Exercise description:
Return, with both end lines included, exactly what the data below holds from the line with "This folder contains" through the line with "Change Email: Input", though not the pictures.

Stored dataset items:

=== Section Start ===

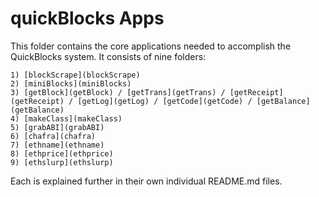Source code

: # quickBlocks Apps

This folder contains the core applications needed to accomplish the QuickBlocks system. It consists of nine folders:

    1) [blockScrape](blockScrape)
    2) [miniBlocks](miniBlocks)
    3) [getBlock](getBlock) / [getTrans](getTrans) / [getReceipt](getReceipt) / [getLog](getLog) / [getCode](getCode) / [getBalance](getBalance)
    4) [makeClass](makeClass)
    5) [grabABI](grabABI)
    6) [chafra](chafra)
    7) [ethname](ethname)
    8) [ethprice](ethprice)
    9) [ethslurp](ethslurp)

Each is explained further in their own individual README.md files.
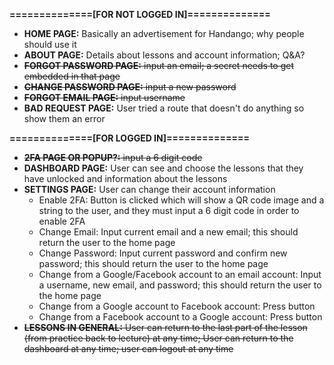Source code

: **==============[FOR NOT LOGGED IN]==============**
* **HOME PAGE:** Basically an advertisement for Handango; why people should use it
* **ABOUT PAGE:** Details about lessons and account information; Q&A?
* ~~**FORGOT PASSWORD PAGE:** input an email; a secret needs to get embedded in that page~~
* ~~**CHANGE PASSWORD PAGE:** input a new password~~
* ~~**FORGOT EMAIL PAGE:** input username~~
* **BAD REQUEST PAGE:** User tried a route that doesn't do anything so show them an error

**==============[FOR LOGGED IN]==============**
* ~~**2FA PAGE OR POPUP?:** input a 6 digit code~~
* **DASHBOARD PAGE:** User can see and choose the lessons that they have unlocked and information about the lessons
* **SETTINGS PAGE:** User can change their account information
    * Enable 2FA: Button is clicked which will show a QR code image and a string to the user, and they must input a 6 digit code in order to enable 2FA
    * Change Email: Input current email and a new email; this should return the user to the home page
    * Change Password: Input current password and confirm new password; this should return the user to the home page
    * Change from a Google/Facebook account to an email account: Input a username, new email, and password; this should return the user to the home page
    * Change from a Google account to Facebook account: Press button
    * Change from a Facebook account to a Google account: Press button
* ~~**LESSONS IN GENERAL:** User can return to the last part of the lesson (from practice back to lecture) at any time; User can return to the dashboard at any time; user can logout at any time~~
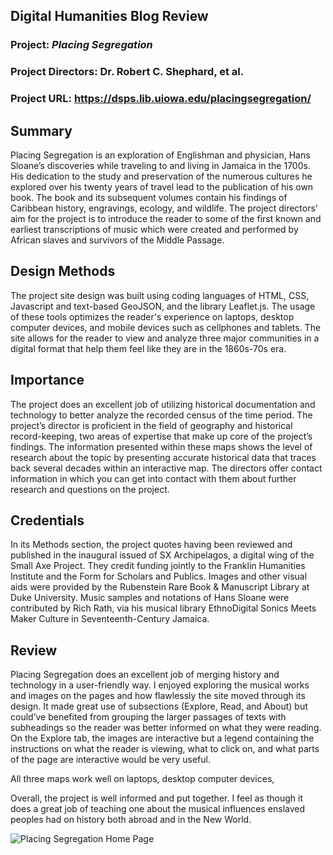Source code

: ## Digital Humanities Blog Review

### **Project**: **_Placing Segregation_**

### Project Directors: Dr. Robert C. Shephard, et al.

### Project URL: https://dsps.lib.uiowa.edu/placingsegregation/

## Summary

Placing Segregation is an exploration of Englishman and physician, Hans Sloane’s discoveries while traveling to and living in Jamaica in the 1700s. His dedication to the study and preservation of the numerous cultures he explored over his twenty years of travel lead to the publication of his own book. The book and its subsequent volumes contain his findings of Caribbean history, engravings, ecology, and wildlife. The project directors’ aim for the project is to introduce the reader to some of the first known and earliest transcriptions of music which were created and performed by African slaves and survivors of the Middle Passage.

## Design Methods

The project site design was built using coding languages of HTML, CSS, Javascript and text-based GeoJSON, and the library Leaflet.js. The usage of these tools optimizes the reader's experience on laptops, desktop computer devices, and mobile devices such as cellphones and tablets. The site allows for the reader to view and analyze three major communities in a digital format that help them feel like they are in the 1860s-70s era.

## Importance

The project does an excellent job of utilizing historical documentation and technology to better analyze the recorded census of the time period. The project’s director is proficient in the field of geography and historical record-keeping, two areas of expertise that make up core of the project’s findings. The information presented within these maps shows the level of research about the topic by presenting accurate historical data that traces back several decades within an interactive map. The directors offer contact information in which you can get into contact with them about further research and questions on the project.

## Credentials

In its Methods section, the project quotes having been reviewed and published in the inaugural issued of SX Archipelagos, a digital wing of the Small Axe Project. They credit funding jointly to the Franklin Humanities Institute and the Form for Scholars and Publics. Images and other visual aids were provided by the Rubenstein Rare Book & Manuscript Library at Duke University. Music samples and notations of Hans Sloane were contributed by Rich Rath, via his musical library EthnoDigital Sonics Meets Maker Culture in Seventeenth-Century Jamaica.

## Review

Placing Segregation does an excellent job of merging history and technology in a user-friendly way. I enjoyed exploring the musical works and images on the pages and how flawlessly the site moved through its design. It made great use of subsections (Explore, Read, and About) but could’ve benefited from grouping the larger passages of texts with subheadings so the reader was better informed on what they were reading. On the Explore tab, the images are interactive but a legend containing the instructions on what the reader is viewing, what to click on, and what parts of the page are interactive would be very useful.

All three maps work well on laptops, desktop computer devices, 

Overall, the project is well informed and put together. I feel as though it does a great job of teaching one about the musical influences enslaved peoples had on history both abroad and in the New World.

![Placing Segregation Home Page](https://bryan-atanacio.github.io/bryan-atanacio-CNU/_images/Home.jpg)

=== Section End ===
=== Section Start ===

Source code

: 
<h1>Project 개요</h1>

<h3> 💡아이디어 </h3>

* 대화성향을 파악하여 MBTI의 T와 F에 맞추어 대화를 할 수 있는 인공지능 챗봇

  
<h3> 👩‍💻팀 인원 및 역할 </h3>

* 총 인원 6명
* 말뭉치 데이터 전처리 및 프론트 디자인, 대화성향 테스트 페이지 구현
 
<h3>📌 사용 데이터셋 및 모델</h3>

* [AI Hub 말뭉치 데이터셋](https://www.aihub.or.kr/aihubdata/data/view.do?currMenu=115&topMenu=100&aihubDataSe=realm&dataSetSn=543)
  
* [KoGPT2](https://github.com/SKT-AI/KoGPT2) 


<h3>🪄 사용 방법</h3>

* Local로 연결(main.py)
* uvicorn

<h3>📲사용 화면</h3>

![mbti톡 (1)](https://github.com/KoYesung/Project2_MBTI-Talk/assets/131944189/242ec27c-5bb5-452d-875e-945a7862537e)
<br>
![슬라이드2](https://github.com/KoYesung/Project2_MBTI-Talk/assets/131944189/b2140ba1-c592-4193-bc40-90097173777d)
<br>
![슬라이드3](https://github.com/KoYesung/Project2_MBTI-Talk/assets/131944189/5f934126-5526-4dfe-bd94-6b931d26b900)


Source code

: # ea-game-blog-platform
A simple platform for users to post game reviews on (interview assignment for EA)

=== Section End ===
=== Section Start ===

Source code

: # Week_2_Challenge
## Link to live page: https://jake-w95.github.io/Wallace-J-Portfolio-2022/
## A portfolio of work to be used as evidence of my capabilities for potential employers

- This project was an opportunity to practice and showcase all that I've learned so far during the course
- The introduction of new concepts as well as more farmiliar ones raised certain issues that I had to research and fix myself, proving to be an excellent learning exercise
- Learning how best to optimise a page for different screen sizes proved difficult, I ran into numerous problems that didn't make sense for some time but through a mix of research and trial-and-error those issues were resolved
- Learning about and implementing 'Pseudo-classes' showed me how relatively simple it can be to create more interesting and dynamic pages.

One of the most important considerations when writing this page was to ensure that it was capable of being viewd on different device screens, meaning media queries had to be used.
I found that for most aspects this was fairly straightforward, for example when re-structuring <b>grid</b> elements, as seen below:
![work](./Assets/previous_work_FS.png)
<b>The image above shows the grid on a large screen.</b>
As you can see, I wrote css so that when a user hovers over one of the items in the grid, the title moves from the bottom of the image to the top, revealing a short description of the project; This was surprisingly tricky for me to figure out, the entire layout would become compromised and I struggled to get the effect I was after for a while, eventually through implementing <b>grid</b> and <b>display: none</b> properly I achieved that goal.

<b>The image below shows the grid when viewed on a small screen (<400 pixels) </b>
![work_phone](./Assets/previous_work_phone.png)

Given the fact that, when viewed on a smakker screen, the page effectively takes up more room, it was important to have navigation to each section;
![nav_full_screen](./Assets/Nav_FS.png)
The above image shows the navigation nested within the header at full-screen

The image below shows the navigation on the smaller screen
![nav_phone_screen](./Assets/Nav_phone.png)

=== Section End ===

Result for this exercise:
This folder contains the core applications needed to accomplish the QuickBlocks system. It consists of nine folders:

    1) [blockScrape](blockScrape)
    2) [miniBlocks](miniBlocks)
    3) [getBlock](getBlock) / [getTrans](getTrans) / [getReceipt](getReceipt) / [getLog](getLog) / [getCode](getCode) / [getBalance](getBalance)
    4) [makeClass](makeClass)
    5) [grabABI](grabABI)
    6) [chafra](chafra)
    7) [ethname](ethname)
    8) [ethprice](ethprice)
    9) [ethslurp](ethslurp)

Each is explained further in their own individual README.md files.
Source code

: **==============[FOR NOT LOGGED IN]==============**
* **HOME PAGE:** Basically an advertisement for Handango; why people should use it
* **ABOUT PAGE:** Details about lessons and account information; Q&A?
* ~~**FORGOT PASSWORD PAGE:** input an email; a secret needs to get embedded in that page~~
* ~~**CHANGE PASSWORD PAGE:** input a new password~~
* ~~**FORGOT EMAIL PAGE:** input username~~
* **BAD REQUEST PAGE:** User tried a route that doesn't do anything so show them an error

**==============[FOR LOGGED IN]==============**
* ~~**2FA PAGE OR POPUP?:** input a 6 digit code~~
* **DASHBOARD PAGE:** User can see and choose the lessons that they have unlocked and information about the lessons
* **SETTINGS PAGE:** User can change their account information
    * Enable 2FA: Button is clicked which will show a QR code image and a string to the user, and they must input a 6 digit code in order to enable 2FA
    * Change Email: Input current email and a new email; this should return the user to the home page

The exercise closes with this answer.